Set problem - Convert the lines below into a JSON list of strings, one string per line, skipping any blank lines.

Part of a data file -
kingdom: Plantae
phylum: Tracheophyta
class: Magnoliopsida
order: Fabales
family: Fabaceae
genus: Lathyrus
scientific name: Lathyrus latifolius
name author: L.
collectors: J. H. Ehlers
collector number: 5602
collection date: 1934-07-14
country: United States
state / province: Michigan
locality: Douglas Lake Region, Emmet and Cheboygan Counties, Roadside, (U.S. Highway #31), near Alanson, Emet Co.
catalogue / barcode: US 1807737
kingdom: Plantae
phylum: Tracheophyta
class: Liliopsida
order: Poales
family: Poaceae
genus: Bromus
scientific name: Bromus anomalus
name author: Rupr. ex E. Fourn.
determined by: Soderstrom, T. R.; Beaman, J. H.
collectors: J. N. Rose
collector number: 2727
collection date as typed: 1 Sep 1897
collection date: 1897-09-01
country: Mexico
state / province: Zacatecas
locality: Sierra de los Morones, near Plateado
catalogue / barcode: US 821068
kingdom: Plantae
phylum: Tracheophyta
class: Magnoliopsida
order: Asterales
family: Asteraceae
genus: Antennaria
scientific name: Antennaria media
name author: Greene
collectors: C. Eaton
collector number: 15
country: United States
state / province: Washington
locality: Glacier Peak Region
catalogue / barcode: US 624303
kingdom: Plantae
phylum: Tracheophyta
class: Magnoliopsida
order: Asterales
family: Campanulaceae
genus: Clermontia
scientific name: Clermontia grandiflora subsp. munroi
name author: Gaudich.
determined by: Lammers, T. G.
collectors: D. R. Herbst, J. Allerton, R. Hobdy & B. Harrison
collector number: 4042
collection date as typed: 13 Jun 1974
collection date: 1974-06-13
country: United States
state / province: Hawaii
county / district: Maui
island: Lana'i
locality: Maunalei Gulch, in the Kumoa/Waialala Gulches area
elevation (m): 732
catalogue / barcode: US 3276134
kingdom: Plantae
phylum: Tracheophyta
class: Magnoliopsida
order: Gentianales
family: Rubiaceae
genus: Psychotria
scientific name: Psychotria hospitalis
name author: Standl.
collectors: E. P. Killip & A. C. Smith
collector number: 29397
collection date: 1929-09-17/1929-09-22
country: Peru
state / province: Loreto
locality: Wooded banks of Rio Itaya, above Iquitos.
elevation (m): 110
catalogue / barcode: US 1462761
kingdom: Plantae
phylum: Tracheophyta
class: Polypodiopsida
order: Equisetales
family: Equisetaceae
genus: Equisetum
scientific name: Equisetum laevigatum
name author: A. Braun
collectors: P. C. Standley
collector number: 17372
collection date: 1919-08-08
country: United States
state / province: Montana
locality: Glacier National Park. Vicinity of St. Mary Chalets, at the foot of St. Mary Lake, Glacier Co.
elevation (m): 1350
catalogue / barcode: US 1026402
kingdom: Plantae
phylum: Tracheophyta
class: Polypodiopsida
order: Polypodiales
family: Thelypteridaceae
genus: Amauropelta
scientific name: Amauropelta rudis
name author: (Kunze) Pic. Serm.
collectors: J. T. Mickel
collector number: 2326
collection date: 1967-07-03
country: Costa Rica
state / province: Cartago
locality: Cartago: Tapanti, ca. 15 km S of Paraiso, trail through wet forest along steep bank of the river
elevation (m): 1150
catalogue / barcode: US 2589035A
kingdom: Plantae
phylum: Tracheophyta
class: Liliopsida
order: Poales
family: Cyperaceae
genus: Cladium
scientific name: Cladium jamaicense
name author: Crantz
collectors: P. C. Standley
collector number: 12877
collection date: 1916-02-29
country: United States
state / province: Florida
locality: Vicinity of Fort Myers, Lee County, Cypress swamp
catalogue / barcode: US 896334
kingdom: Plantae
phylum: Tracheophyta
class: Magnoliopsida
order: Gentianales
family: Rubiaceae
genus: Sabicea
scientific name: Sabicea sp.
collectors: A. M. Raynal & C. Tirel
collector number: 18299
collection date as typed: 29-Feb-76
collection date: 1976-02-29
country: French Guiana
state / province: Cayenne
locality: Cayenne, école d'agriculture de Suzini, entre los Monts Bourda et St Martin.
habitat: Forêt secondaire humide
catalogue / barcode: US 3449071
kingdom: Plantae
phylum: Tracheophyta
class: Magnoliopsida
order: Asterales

Exercise response -
[
  "kingdom: Plantae",
  "phylum: Tracheophyta",
  "class: Magnoliopsida",
  "order: Fabales",
  "family: Fabaceae",
  "genus: Lathyrus",
  "scientific name: Lathyrus latifolius",
  "name author: L.",
  "collectors: J. H. Ehlers",
  "collector number: 5602",
  "collection date: 1934-07-14",
  "country: United States",
  "state / province: Michigan",
  "locality: Douglas Lake Region, Emmet and Cheboygan Counties, Roadside, (U.S. Highway #31), near Alanson, Emet Co.",
  "catalogue / barcode: US 1807737",
  "kingdom: Plantae",
  "phylum: Tracheophyta",
  "class: Liliopsida",
  "order: Poales",
  "family: Poaceae",
  "genus: Bromus",
  "scientific name: Bromus anomalus",
  "name author: Rupr. ex E. Fourn.",
  "determined by: Soderstrom, T. R.; Beaman, J. H.",
  "collectors: J. N. Rose",
  "collector number: 2727",
  "collection date as typed: 1 Sep 1897",
  "collection date: 1897-09-01",
  "country: Mexico",
  "state / province: Zacatecas",
  "locality: Sierra de los Morones, near Plateado",
  "catalogue / barcode: US 821068",
  "kingdom: Plantae",
  "phylum: Tracheophyta",
  "class: Magnoliopsida",
  "order: Asterales",
  "family: Asteraceae",
  "genus: Antennaria",
  "scientific name: Antennaria media",
  "name author: Greene",
  "collectors: C. Eaton",
  "collector number: 15",
  "country: United States",
  "state / province: Washington",
  "locality: Glacier Peak Region",
  "catalogue / barcode: US 624303",
  "kingdom: Plantae",
  "phylum: Tracheophyta",
  "class: Magnoliopsida",
  "order: Asterales",
  "family: Campanulaceae",
  "genus: Clermontia",
  "scientific name: Clermontia grandiflora subsp. munroi",
  "name author: Gaudich.",
  "determined by: Lammers, T. G.",
  "collectors: D. R. Herbst, J. Allerton, R. Hobdy & B. Harrison",
  "collector number: 4042",
  "collection date as typed: 13 Jun 1974",
  "collection date: 1974-06-13",
  "country: United States",
  "state / province: Hawaii",
  "county / district: Maui",
  "island: Lana'i",
  "locality: Maunalei Gulch, in the Kumoa/Waialala Gulches area",
  "elevation (m): 732",
  "catalogue / barcode: US 3276134",
  "kingdom: Plantae",
  "phylum: Tracheophyta",
  "class: Magnoliopsida",
  "order: Gentianales",
  "family: Rubiaceae",
  "genus: Psychotria",
  "scientific name: Psychotria hospitalis",
  "name author: Standl.",
  "collectors: E. P. Killip & A. C. Smith",
  "collector number: 29397",
  "collection date: 1929-09-17/1929-09-22",
  "country: Peru",
  "state / province: Loreto",
  "locality: Wooded banks of Rio Itaya, above Iquitos.",
  "elevation (m): 110",
  "catalogue / barcode: US 1462761",
  "kingdom: Plantae",
  "phylum: Tracheophyta",
  "class: Polypodiopsida",
  "order: Equisetales",
  "family: Equisetaceae",
  "genus: Equisetum",
  "scientific name: Equisetum laevigatum",
  "name author: A. Braun",
  "collectors: P. C. Standley",
  "collector number: 17372",
  "collection date: 1919-08-08",
  "country: United States",
  "state / province: Montana",
  "locality: Glacier National Park. Vicinity of St. Mary Chalets, at the foot of St. Mary Lake, Glacier Co.",
  "elevation (m): 1350",
  "catalogue / barcode: US 1026402",
  "kingdom: Plantae",
  "phylum: Tracheophyta",
  "class: Polypodiopsida",
  "order: Polypodiales",
  "family: Thelypteridaceae",
  "genus: Amauropelta",
  "scientific name: Amauropelta rudis",
  "name author: (Kunze) Pic. Serm.",
  "collectors: J. T. Mickel",
  "collector number: 2326",
  "collection date: 1967-07-03",
  "country: Costa Rica",
  "state / province: Cartago",
  "locality: Cartago: Tapanti, ca. 15 km S of Paraiso, trail through wet forest along steep bank of the river",
  "elevation (m): 1150",
  "catalogue / barcode: US 2589035A",
  "kingdom: Plantae",
  "phylum: Tracheophyta",
  "class: Liliopsida",
  "order: Poales",
  "family: Cyperaceae",
  "genus: Cladium",
  "scientific name: Cladium jamaicense",
  "name author: Crantz",
  "collectors: P. C. Standley",
  "collector number: 12877",
  "collection date: 1916-02-29",
  "country: United States",
  "state / province: Florida",
  "locality: Vicinity of Fort Myers, Lee County, Cypress swamp",
  "catalogue / barcode: US 896334",
  "kingdom: Plantae",
  "phylum: Tracheophyta",
  "class: Magnoliopsida",
  "order: Gentianales",
  "family: Rubiaceae",
  "genus: Sabicea",
  "scientific name: Sabicea sp.",
  "collectors: A. M. Raynal & C. Tirel",
  "collector number: 18299",
  "collection date as typed: 29-Feb-76",
  "collection date: 1976-02-29",
  "country: French Guiana",
  "state / province: Cayenne",
  "locality: Cayenne, école d'agriculture de Suzini, entre los Monts Bourda et St Martin.",
  "habitat: Forêt secondaire humide",
  "catalogue / barcode: US 3449071",
  "kingdom: Plantae",
  "phylum: Tracheophyta",
  "class: Magnoliopsida",
  "order: Asterales"
]